Required action >>
Your answer must be the listing, given again word for word.

*** Information supplied ***

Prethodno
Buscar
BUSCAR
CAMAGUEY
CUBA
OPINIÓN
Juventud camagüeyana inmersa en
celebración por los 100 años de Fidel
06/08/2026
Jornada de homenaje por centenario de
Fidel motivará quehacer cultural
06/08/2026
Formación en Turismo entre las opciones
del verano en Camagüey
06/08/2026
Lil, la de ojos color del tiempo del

*** End of Information supplied ***

Written solution >>
Prethodno
Buscar
BUSCAR
CAMAGUEY
CUBA
OPINIÓN
Juventud camagüeyana inmersa en
celebración por los 100 años de Fidel
06/08/2026
Jornada de homenaje por centenario de
Fidel motivará quehacer cultural
06/08/2026
Formación en Turismo entre las opciones
del verano en Camagüey
06/08/2026
Lil, la de ojos color del tiempo del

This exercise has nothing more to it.